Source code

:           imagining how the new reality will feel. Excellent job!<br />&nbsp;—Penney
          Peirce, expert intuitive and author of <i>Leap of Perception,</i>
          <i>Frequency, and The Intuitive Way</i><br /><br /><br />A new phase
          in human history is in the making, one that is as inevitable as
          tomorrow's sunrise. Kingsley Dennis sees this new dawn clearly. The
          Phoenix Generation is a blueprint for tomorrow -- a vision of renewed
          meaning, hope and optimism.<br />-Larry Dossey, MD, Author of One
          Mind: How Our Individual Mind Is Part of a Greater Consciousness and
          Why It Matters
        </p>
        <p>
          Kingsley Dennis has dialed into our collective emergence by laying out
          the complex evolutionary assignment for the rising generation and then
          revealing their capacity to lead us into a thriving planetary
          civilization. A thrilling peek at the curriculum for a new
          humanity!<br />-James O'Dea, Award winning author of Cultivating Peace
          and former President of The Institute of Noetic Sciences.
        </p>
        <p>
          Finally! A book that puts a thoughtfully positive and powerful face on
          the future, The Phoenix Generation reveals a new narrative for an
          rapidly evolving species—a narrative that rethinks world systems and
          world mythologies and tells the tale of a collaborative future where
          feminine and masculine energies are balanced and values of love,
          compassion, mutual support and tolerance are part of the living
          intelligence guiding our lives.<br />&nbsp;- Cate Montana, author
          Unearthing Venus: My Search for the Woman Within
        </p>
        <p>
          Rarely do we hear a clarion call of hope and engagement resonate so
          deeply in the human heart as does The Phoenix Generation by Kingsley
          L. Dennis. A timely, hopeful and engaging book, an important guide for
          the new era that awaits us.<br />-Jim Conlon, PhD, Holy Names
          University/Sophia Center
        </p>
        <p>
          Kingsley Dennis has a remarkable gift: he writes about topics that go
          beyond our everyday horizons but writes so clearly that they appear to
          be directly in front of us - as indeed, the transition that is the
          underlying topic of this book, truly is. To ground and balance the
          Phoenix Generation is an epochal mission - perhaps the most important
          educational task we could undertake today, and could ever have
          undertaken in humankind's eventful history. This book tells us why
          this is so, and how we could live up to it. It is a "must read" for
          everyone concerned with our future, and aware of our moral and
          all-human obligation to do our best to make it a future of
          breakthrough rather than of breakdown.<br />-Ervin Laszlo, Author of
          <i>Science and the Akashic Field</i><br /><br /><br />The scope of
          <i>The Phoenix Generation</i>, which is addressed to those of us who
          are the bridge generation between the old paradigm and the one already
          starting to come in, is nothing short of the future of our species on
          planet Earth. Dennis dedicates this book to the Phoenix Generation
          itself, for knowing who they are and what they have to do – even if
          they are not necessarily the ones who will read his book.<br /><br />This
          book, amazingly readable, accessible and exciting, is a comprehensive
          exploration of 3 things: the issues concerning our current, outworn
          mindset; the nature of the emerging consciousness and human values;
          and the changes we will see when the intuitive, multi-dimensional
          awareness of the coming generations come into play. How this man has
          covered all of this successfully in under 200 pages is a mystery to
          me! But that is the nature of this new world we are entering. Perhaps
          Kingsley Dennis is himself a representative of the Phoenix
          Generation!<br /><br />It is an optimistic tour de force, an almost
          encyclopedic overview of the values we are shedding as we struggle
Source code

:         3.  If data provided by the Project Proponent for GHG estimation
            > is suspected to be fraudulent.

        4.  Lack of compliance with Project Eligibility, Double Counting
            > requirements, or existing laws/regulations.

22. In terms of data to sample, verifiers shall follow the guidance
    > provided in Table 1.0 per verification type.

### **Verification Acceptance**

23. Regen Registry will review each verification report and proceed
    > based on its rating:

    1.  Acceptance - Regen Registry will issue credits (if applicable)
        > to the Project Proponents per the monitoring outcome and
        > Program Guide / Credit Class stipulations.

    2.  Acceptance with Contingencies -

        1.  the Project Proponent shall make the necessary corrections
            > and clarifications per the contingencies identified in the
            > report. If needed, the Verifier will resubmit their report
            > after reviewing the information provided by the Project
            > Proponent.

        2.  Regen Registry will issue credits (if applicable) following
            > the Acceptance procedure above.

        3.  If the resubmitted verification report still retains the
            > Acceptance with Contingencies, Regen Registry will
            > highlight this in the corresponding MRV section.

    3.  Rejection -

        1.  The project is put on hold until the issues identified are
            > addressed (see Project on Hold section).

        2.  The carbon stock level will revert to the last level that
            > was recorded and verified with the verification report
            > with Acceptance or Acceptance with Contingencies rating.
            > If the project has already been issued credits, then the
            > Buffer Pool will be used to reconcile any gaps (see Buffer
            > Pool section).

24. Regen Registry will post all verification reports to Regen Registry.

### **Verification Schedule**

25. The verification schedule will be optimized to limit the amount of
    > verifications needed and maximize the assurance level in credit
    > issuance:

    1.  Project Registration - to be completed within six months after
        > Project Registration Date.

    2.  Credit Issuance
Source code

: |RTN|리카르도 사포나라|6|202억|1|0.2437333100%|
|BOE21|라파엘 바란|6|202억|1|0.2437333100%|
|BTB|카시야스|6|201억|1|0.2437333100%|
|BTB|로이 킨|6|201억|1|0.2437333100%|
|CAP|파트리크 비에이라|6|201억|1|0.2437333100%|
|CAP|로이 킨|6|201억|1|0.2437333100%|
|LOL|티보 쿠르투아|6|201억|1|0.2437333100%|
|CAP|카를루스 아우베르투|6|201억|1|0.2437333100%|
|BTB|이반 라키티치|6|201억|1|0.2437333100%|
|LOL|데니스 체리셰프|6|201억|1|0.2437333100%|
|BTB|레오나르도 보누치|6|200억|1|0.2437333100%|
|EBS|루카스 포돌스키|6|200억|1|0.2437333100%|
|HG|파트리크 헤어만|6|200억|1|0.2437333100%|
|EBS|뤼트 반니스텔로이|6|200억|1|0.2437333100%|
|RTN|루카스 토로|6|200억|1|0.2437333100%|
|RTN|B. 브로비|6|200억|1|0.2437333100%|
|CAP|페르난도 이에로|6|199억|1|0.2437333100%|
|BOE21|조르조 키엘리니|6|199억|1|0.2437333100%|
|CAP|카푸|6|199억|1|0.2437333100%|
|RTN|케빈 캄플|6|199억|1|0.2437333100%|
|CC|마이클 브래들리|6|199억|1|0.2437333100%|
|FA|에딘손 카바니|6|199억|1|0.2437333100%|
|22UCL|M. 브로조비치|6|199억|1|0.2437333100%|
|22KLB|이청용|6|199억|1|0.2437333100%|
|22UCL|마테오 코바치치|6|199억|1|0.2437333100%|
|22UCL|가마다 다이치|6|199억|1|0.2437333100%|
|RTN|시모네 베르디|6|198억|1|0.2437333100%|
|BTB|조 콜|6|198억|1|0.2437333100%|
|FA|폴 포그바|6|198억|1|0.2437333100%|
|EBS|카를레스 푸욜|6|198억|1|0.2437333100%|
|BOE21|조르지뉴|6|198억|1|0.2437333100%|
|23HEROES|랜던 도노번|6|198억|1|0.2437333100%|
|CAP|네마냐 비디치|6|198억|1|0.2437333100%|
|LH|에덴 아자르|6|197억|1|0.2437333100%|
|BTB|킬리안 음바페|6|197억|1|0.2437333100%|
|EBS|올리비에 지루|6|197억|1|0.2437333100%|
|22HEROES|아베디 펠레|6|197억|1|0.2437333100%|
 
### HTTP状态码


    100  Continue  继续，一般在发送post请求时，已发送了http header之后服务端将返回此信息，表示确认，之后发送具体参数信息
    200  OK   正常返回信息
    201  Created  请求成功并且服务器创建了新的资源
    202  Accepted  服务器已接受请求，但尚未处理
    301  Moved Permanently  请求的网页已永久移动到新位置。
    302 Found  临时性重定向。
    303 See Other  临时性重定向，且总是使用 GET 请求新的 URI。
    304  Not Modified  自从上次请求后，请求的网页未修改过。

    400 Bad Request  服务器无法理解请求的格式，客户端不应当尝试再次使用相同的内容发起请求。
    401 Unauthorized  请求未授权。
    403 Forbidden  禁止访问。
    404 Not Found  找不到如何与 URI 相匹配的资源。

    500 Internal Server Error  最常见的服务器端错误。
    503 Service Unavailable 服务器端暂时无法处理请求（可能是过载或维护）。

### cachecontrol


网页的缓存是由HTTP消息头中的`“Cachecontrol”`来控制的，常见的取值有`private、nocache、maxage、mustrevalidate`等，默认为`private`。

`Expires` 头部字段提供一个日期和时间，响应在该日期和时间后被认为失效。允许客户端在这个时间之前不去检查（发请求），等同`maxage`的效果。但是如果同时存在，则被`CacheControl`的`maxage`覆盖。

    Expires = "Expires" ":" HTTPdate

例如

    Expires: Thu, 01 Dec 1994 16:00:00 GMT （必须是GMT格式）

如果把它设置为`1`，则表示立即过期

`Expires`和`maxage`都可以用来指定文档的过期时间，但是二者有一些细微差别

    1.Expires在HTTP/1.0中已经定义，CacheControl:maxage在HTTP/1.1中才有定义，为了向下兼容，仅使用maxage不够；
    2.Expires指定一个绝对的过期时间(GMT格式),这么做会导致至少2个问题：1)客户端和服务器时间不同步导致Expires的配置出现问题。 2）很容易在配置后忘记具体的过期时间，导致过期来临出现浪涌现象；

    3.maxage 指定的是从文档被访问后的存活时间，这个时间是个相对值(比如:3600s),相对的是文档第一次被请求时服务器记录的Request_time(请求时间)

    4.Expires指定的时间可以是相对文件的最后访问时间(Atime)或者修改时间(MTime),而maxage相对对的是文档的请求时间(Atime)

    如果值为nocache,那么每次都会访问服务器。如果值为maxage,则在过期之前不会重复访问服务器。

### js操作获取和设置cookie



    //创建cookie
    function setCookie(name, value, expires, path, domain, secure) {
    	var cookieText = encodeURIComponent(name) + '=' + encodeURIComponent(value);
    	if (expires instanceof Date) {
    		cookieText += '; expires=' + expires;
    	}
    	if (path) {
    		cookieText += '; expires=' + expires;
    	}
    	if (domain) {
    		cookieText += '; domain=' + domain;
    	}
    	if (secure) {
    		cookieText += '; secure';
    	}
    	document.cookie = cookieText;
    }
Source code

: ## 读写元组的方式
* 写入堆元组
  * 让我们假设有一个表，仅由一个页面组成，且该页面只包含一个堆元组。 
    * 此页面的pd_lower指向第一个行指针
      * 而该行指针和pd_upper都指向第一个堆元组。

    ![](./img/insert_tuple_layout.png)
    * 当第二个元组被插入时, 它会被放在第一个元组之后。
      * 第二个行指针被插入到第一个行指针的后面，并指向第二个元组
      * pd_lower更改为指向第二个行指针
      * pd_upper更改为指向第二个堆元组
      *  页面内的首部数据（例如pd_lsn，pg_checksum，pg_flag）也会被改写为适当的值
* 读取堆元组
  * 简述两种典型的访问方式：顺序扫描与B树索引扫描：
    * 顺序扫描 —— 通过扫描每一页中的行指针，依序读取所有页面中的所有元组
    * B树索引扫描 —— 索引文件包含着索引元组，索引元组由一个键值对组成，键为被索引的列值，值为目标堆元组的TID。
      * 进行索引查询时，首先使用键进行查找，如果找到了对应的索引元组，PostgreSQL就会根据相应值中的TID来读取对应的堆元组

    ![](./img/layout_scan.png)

+ + + + + + +

What needs to be done: Across the whole listing above, report each line that includes "into".

Written answer:
          Kingsley Dennis has dialed into our collective emergence by laying out
          revealing their capacity to lead us into a thriving planetary
          awareness of the coming generations come into play. How this man has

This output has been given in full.